Bienvenue au Turkménistan, l’un des pays les plus fermés au monde, avec une jolie dictature qui dure depuis le 27 octobre 1991, jour de l’indépendance de pays sur l’union soviétique.
Et son premier « Président », Niazov, était un peu mégalo…
Il a renommé les jours de la semaine, il a changé le mot « pain » par le prénom de sa mère, il s’est fait construire une statue en or qui tourne en fonction du soleil pour qu’il soit toujours face éclairée, s’est fait appeler Turkmenbaşi (le père des Turkmènes), … parmi d’autres extravagances !
À sa mort en 2006, l’actuel président lui succéda. Il est un peu plus sympa parce qu’il est revenu sur l’interdiction d’écouter la musique dans les voitures ! Sympa.
Mais bon, il a quand même continué le projet d’Aşgabat, ville en marbre blanc. Et tant d’autres projets tous plus chers les uns que les autres… pourvu qu’ils restent en marbre !

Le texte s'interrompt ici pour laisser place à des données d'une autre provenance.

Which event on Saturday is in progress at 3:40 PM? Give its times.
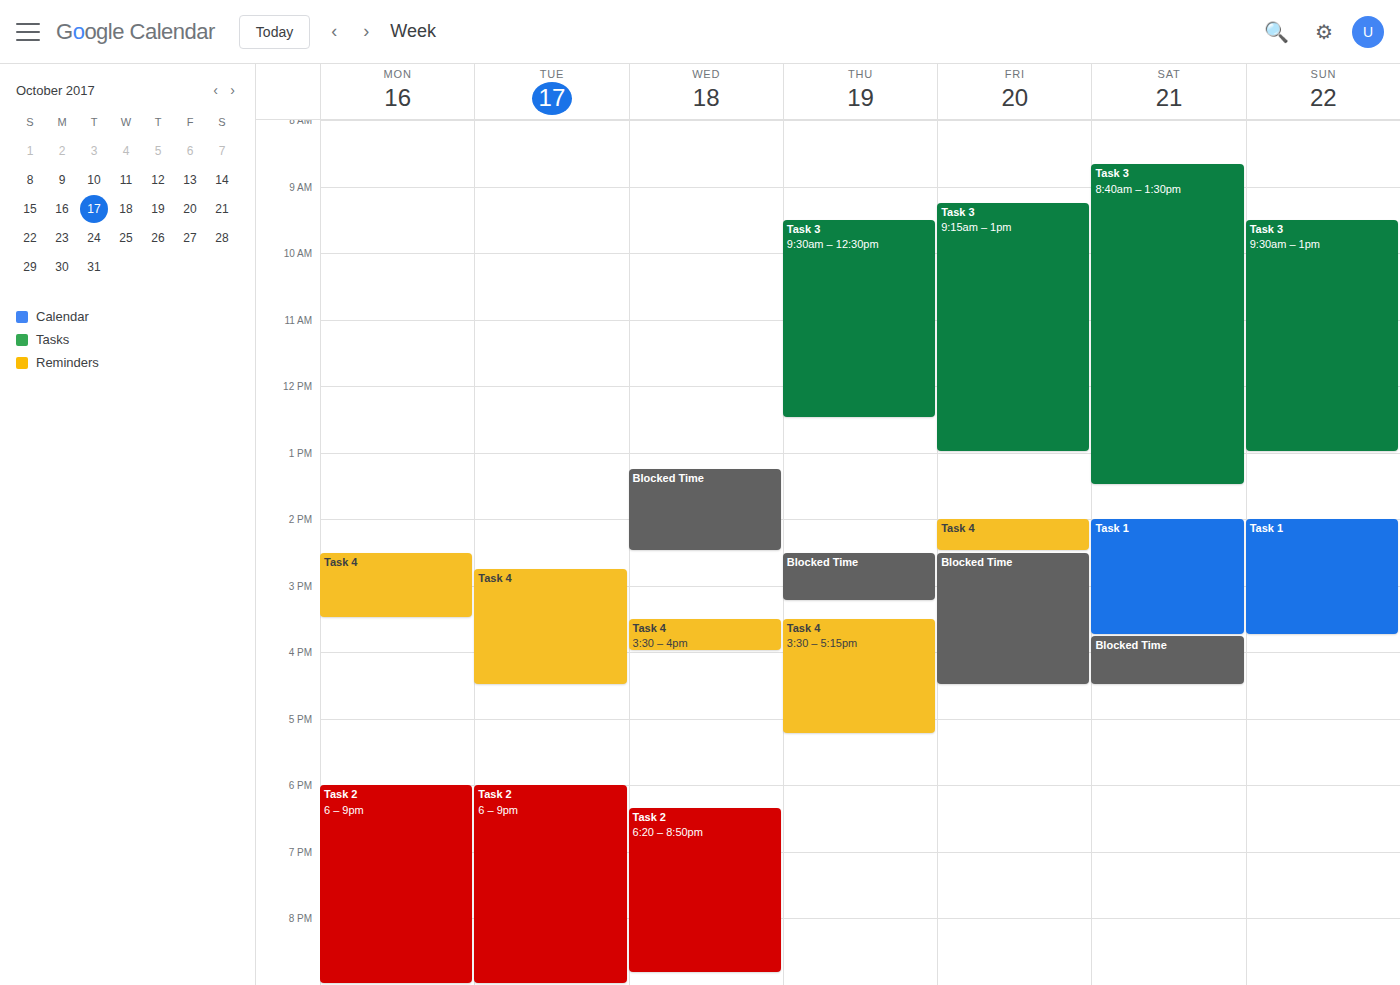
"Task 1", 2:00 PM to 3:45 PM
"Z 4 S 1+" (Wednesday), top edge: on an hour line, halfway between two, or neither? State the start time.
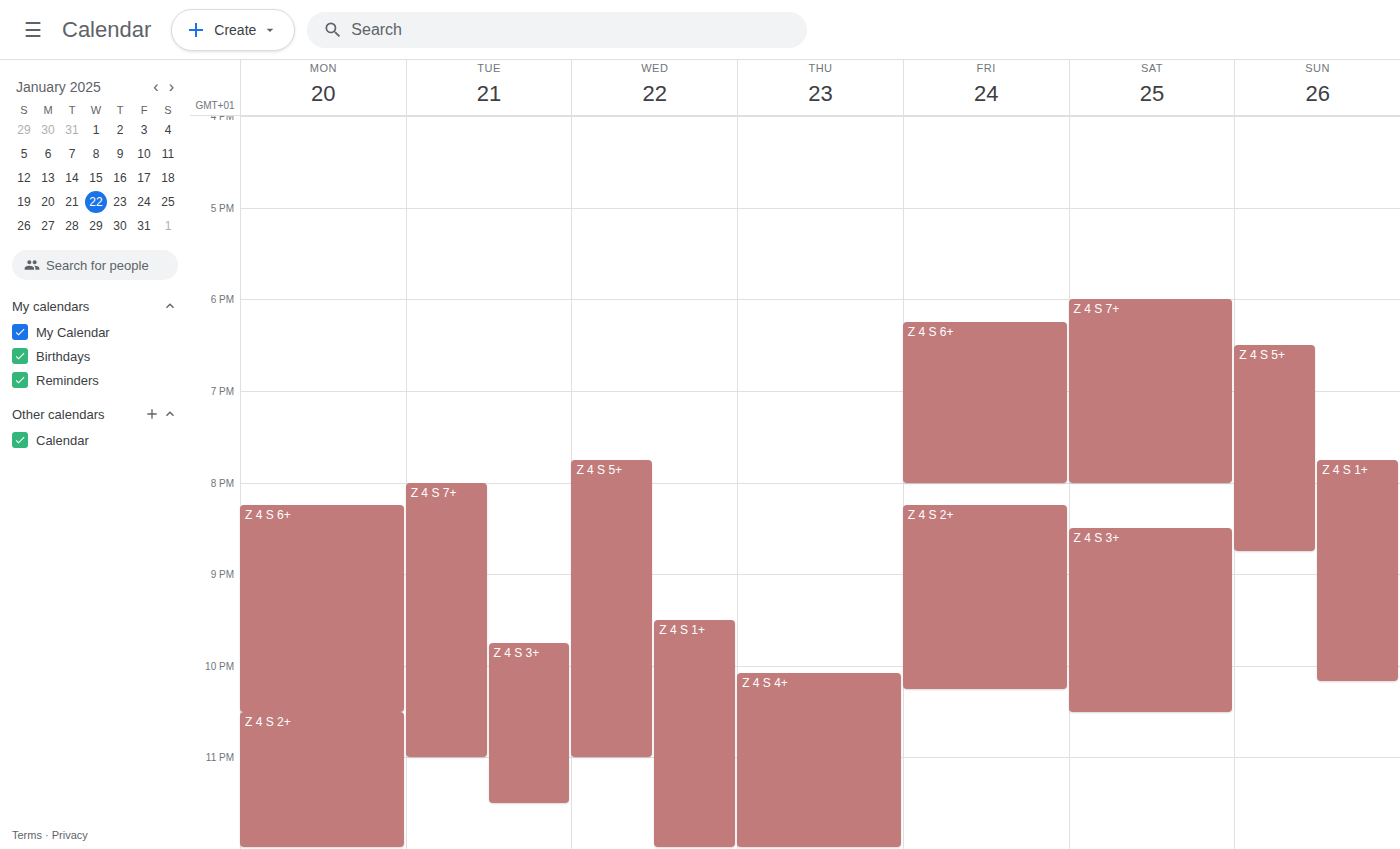
9:30 PM -- halfway between the 9 PM and 10 PM lines.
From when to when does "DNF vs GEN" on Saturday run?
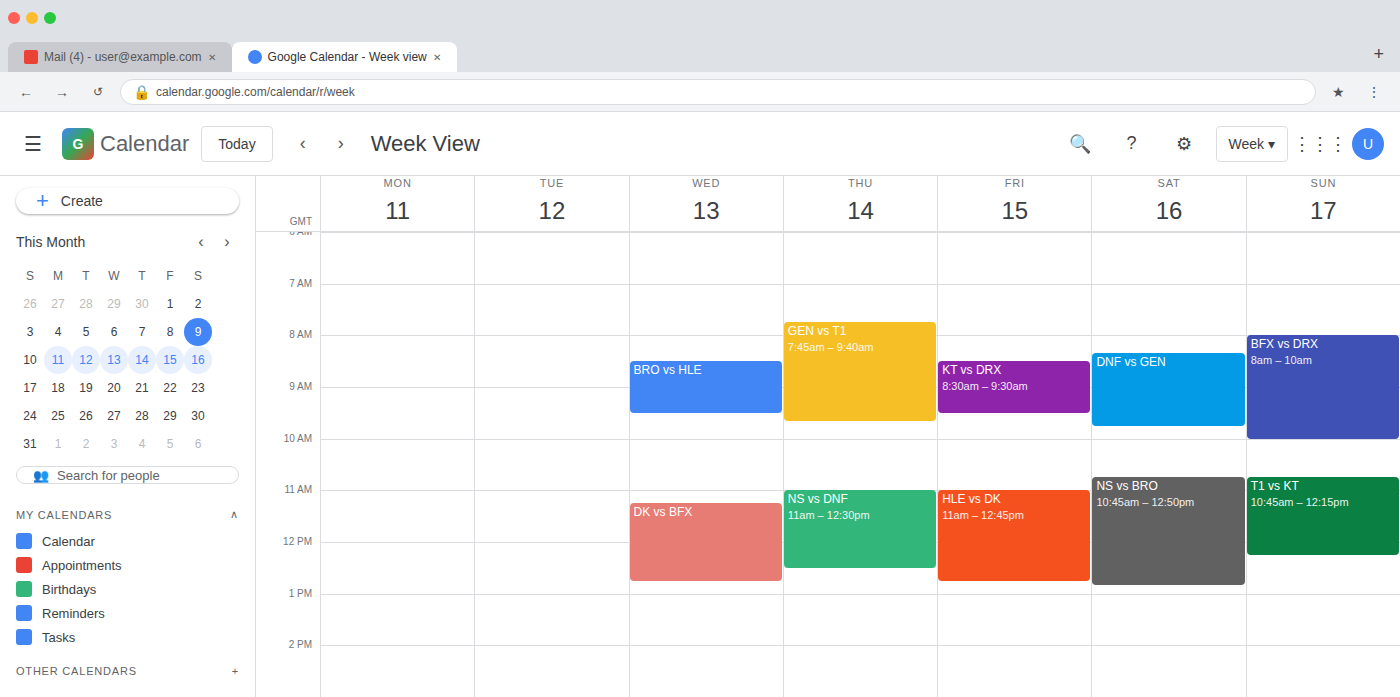
8:20 AM to 9:45 AM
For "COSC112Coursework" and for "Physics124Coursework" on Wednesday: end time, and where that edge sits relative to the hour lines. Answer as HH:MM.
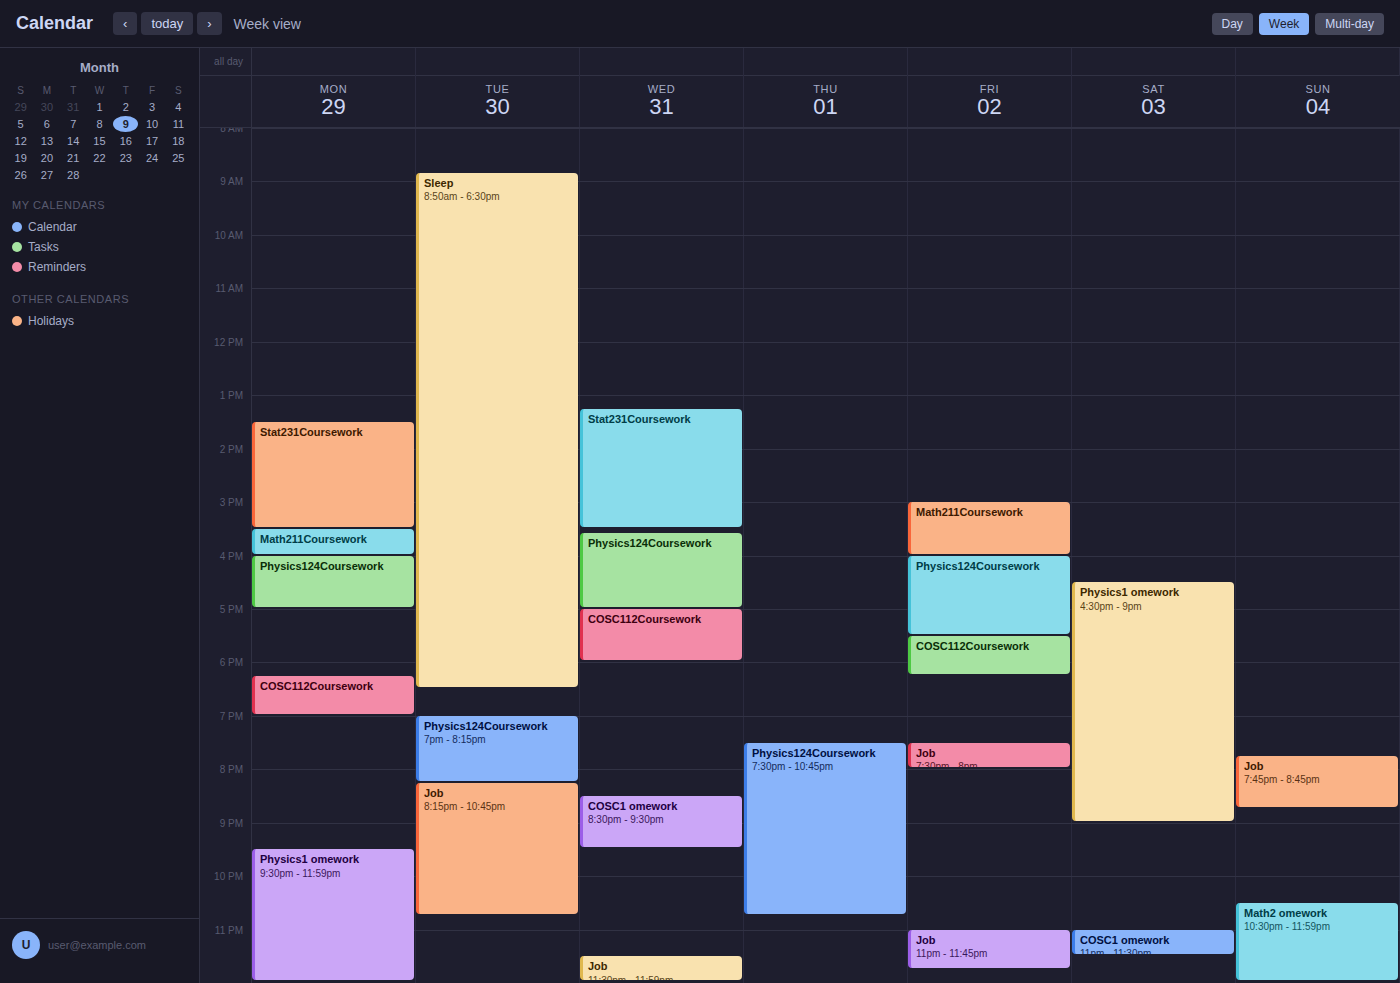
"COSC112Coursework": 18:00, exactly on the 18:00 line. "Physics124Coursework": 17:00, exactly on the 17:00 line.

Mais on en revient à notre balade, interdiction de prendre des photos autour du Palais du Président… On aurait dû s’en douter vu la vingtaine de policiers/soldats autour.
« Ok… Ok… no photo ».
On comprendra vite qu’on est quand même dans une dictature, on va tenter de rester dans les clous. En parlant avec Yusuf, on apprendra aussi à ne pas demander « pourquoi » face à certaines requêtes du Président…
« Mais pourquoi il déplace l’Arche de la Neutralité que ça coûte 10 millions de dollar ? » « Pourquoi il veut des cocotiers sur une avenue qu’ils sont tous morts en plein hiver ? » « Pourquoi du marbre blanc qu’on fait importer de l’autre bout du monde ? » « Pourquoi y’a personne dans la rue ? Pourquoi…. ? »
Retour à la maison, et Yusuf nous emmène faire le tour d’Aşgabat by night. On est comme deux gamins à prendre 3000 photos.
pfff… mais elle est ouf cette ville. Tout est propre, lisse, blanc, éclairé… Et il n’y a personne.
Ça change beaucoup du chaos iranien ; et les automobilistes respectent même la signalisation et les piétons !
On passe un jour à visiter Aşgabat.
Du marbre, du marbre, du marbre. Tout est blanc. Les réverbères, les bordures de trottoirs, les troncs des arbres, … tout. Turkmenbaşi a voulu réinventer une culture turkmène après plus d’un siècle de domination du peuple nomade par les Russes. Il a entre autre inventé un « logo » (une étoile à 8 branches sans aucune finesse) qu’on retrouve partout, comme motif décliné.
La ville est admirablement propre (et vide d’immensité !). Le Président – qui est médecin de formation, enfin dentiste en fait – veut que le peuple aille bien, et la santé c’est important. Après avoir éradiqué le fléau narcotique en quelques années dès son accession au pouvoir, le Président s’emploie désormais à supprimer le tabagisme : le paquet le moins cher coûte désormais 10$ (d’où la fraude de cigarettes à la frontière iranienne), et dès 2017, il sera interdit de fumer au Turkménistan. Au grand maux les grands moyens.
Tout est rangé dans cette ville parfaite. L’immeuble pour publier un livre, c’est ici, celui en forme de livre. Celui pour soigner ses dents, c’est celui en forme de dent, et les yeux, ben c’est celui en forme d’œil.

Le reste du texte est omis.